井坂:森ビルは、虎ノ門エリアの開発に長年従事してきました。虎ノ門ヒルズ ステーションタワーと虎ノ門ヒルズ駅の完成をもって、街の建物や交通インフラといったハードが整備されました。今後は、より多くの人に訪れていただけるような「人」を中心にしたまちづくりを本格化したい。それを実現するために、街の賑わいや活気を創出し、コミュニティを育くむようなソフト面での仕掛けをたくさんつくっていきたいです。
皆さんが思う、まちづくりに携わるにあたって重要なマインドや考え方を教えてください。
井坂:先ほどお話した国際競争力などのマクロの視点に加えて、街を訪れる人一人ひとりの目線にたったときに、「美味しいお店がある」「なんか、この公園いいよね」というミクロな視点も大切だと思います。虎ノ門ヒルズ ステーションタワーの駅広場もこれまでの地下鉄駅にはあまりない象徴的な空間なので、虎ノ門の顔として「待ち合わせ場所は駅広場」と多くの人に言ってもらえるような場所になったらいいですよね。
細川:まちは人が集まる場所だということを忘れない、ということですよね。その場所に長年住んでいる人もいるなかで、新しいものをつくりつづけても、生活や文化を大切にしなければ、むしろ人は離れてしまう。今回のプロジェクトでは、現場の担当者も虎ノ門の町会長さんと仲良くさせていただき、「今度、祭りに出て神輿を担いでくれ」と依頼いただいたこともありました。
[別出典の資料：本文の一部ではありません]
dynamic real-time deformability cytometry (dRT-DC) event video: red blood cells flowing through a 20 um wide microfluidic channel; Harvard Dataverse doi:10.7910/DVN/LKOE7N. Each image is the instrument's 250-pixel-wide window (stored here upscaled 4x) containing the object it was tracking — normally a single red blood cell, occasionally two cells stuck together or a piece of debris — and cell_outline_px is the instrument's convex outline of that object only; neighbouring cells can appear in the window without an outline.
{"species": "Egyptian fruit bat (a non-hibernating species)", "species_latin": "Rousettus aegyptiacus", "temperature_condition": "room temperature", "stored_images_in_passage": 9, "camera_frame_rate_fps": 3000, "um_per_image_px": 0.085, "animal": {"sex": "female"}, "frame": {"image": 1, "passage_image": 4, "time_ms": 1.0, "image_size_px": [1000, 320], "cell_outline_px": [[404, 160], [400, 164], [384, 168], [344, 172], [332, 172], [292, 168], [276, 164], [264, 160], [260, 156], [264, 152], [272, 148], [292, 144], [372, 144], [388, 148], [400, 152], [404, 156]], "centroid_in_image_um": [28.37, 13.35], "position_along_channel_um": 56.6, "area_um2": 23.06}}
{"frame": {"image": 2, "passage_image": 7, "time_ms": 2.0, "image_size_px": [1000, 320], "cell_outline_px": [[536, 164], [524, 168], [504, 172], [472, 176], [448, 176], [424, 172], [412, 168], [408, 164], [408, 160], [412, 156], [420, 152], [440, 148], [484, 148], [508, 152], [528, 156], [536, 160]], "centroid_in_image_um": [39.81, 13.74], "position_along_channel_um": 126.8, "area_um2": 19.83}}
そんなつながりが、私は大事だと思っています。
川里:私もこの夏、初めて神輿を担ぎました!土地の文化を尊重することは、大切ですよね。その街らしさを活かす場をしっかりとつくっていくことも、まちづくりに携わる我々の使命です。そして、たくさんの人が関わるからこそ、“調整”は丁寧にしたい。そのことはいつも心がけています。
川里さん、細川さん、井坂さん、ありがとうございました!伝統と革新が融合された、虎ノ門エリアの新しい姿に期待しましょう。